Will had already studied an aerial map of the twenty-three-acre green space. The entire undercover team had spent hours strategizing, proposing alternate routes and scenarios, discussing the best places to park the cars and station the female agents. Twelve lighted tennis courts. Three baseball fields. A rubberized ballfield. A tennis center. A large picnic pavilion.

Will worked to get his bearings. He had never been good with left and right, but he knew that they were sitting beside home plate on the diamond that was farthest from the main road. The clay tennis courts were behind him, which meant that the elementary school’s football field was on the other side of the woods.

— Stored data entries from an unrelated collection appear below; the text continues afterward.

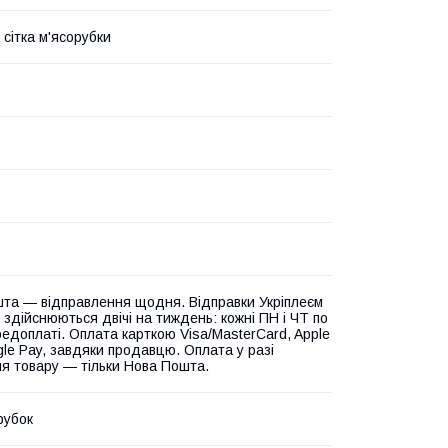
 сітка м'ясорубки
та — відправлення щодня. Відправки Укріплеєм
 здійснюються двічі на тиждень: кожні ПН і ЧТ по
едоплаті. Оплата карткою Visa/MasterCard, Apple
gle Pay, завдяки продавцю. Оплата у разі
я товару — тільки Нова Пошта.
рубок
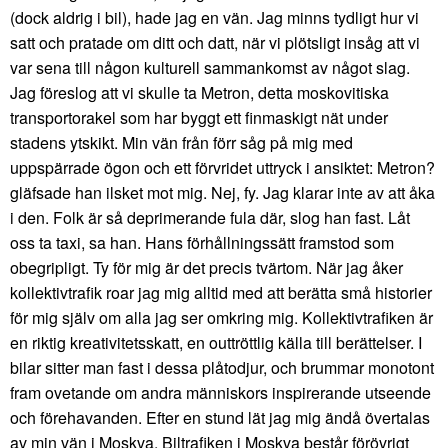
(dock aldrig i bil), hade jag en vän. Jag minns tydligt hur vi
satt och pratade om ditt och datt, när vi plötsligt insåg att vi
var sena till någon kulturell sammankomst av något slag.
Jag föreslog att vi skulle ta Metron, detta moskovitiska
transportorakel som har byggt ett finmaskigt nät under
stadens ytskikt. Min vän från förr såg på mig med
uppspärrade ögon och ett förvridet uttryck i ansiktet: Metron?
gläfsade han ilsket mot mig. Nej, fy. Jag klarar inte av att åka
i den. Folk är så deprimerande fula där, slog han fast. Låt
oss ta taxi, sa han. Hans förhållningssätt framstod som
obegripligt. Ty för mig är det precis tvärtom. När jag åker
kollektivtrafik roar jag mig alltid med att berätta små historier
för mig själv om alla jag ser omkring mig. Kollektivtrafiken är
en riktig kreativitetsskatt, en outtröttlig källa till berättelser. I
bilar sitter man fast i dessa plåtodjur, och brummar monotont
fram ovetande om andra människors inspirerande utseende
och förehavanden. Efter en stund lät jag mig ändå övertalas
av min vän i Moskva. Biltrafiken i Moskva består förövrigt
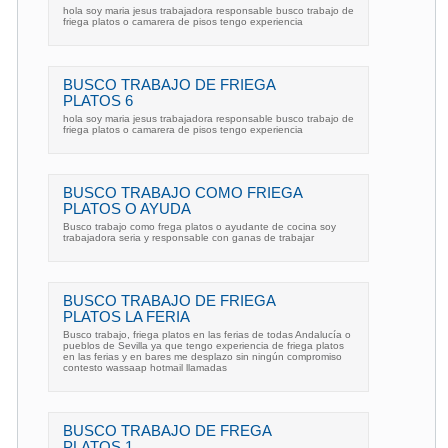
hola soy maria jesus trabajadora responsable busco trabajo de
friega platos o camarera de pisos tengo experiencia
BUSCO TRABAJO DE FRIEGA
PLATOS 6
hola soy maria jesus trabajadora responsable busco trabajo de
friega platos o camarera de pisos tengo experiencia
BUSCO TRABAJO COMO FRIEGA
PLATOS O AYUDA
Busco trabajo como frega platos o ayudante de cocina soy
trabajadora seria y responsable con ganas de trabajar
BUSCO TRABAJO DE FRIEGA
PLATOS LA FERIA
Busco trabajo, friega platos en las ferias de todas Andalucía o
pueblos de Sevilla ya que tengo experiencia de friega platos
en las ferias y en bares me desplazo sin ningún compromiso
contesto wassaap hotmail llamadas
BUSCO TRABAJO DE FREGA
PLATOS 1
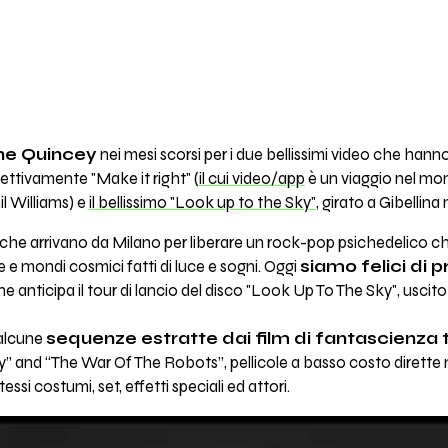
he Quincey
nei mesi scorsi per i due bellissimi video che han
ettivamente "Make it right" (
il cui video/app
è un viaggio nel mo
il Williams) e
il bellissimo "Look up to the Sky"
, girato a Gibellina
 che arrivano da Milano per liberare un rock-pop psichedelico c
 e mondi cosmici fatti di luce e sogni. Oggi
siamo felici di p
che anticipa il tour di lancio del disco "Look Up To The Sky", usci
 alcune
sequenze estratte dai film di fantascienza 
y” and “The War Of The Robots”, pellicole a basso costo dirette ne
essi costumi, set, effetti speciali ed attori.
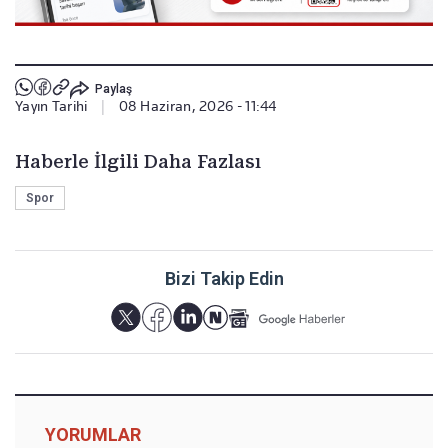
Paylaş
Yayın Tarihi
|
08 Haziran, 2026 - 11:44
Haberle İlgili Daha Fazlası
Spor
Bizi Takip Edin
YORUMLAR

The school was a no-go zone for obvious reasons. The last bell had rung an hour ago, but there were after-school activities that put at least one hundred kids and a handful of teachers and administrators in the building. Technically, Dash’s Flunky could approach from that direction. Beau had told them the man would park in the nearby lot, but Beau was a junkie liar.

Here was the problem: If push came to shove, Will couldn’t chase the Flunky into the schoolyard with his gun. The cover agents couldn’t risk parking a chase car in the lot without alerting school security, and school security would not be happy to hear that the GBI was conducting a covert operation on their premises. They would be especially pissed off if they found out it was taking place in a public park.

Will was desperate to find Sara, but neither one of them could forgive him if he accidentally hurt a child.

Beau said, “Dude, you look like you’re in some pain.”

Will shrugged as if his joints were not lined with concrete.